- Official poster
- Directed by: Sam Pollard
- Produced by: Sam Pollard; Daphne McWilliams;
- Cinematography: Henry Adebonjo
- Edited by: Steve Wechsler
- Music by: Kathryn Bostic
- Production companies: HBO Documentary Films; Two Dollars and a Dream;
- Distributed by: HBO
- Release date: February 9, 2021 (United States);
- Running time: 85 minutes
- Country: United States
- Language: English

= Black Art: In the Absence of Light =

2021 American documentary film

Black Art: In the Absence of Light is a 2021 American documentary film, directed and produced by Sam Pollard.
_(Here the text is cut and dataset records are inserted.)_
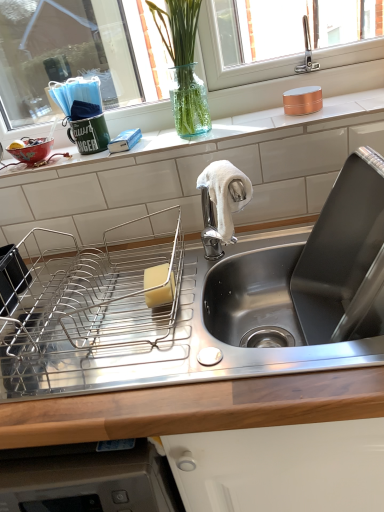
Find the location of a particular element. Image resolution: width=384 pixels, height=512 pixels. vacant space situated on the left part of copper metallic canister at upper right, positioned as the 1th appliance in right-to-left order is located at coordinates (249, 123).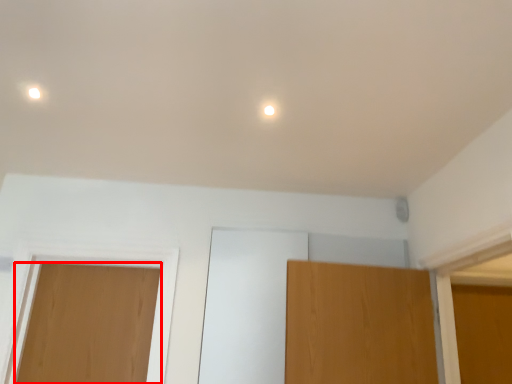
Question: Considering the relative positions of door (annotated by the red box) and dot in the image provided, where is door (annotated by the red box) located with respect to the staircase?

Choices:
 (A) right
 (B) left

Answer: (B)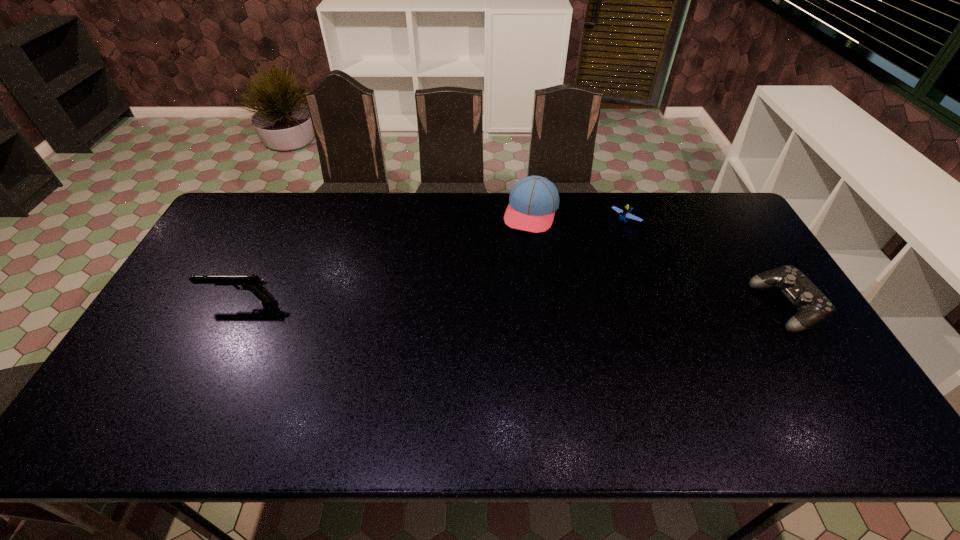
Locate an element on the screen. The height and width of the screenshot is (540, 960). free point located 0.300m on the front-facing side of the baseball cap is located at coordinates (500, 299).

Find the location of a particular element. This screenshot has width=960, height=540. free space located on the front-facing side of the second object from right to left is located at coordinates (602, 241).

This screenshot has width=960, height=540. I want to click on blank space located 0.190m on the front-facing side of the second object from right to left, so click(588, 255).

Identify the location of vacant space located on the front-facing side of the second object from right to left. This screenshot has width=960, height=540. (550, 289).

Where is `baseball cap present at the far edge`? Image resolution: width=960 pixels, height=540 pixels. baseball cap present at the far edge is located at coordinates (533, 200).

Locate an element on the screen. Lego present at the far edge is located at coordinates (624, 214).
The film follows various Black American artists and their contributions to the art world.

The film was released on February 9, 2021, by HBO.

==Synopsis==
The film begins and then returns to focus on the landmark exhibition Two Centuries of Black American Art curated by David Driskell at the Los Angeles County Museum of Art (LACMA) in Los Angeles, California, and then goes on to follow various Black American artists and their contributions to the art world and before and since the watershed survey.

Radcliffe Bailey, Sanford Biggers, Jordan Casteel, David Driskell, Theaster Gates, Lyle Ashton Harris, Glenn Ligon, Kerry James Marshall, Richard Mayhew, Faith Ringgold, Betye Saar, Amy Sherald, Hank Willis Thomas, Kara Walker, Carrie Mae Weems, and Kehinde Wiley appear in the documentary.

Driskell died before the production's release and a posthumous dedication is made to him at the end of the film.

==Release==
The film was released on February 9, 2021, by HBO.

==Reception==

===Critical reception===
Black Art: In the Absence of Light received positive reviews from film critics. The review aggregator website Rotten Tomatoes surveyed 12 critics and, categorizing the reviews as positive or negative, assessed 11 as positive and one as negative for a 92% rating. Among the reviews, it determined an average rating of 6.80 out of 10. On Metacritic, the film holds a rating of 73 out of 100, based on four critics, indicating "generally favorable" reviews.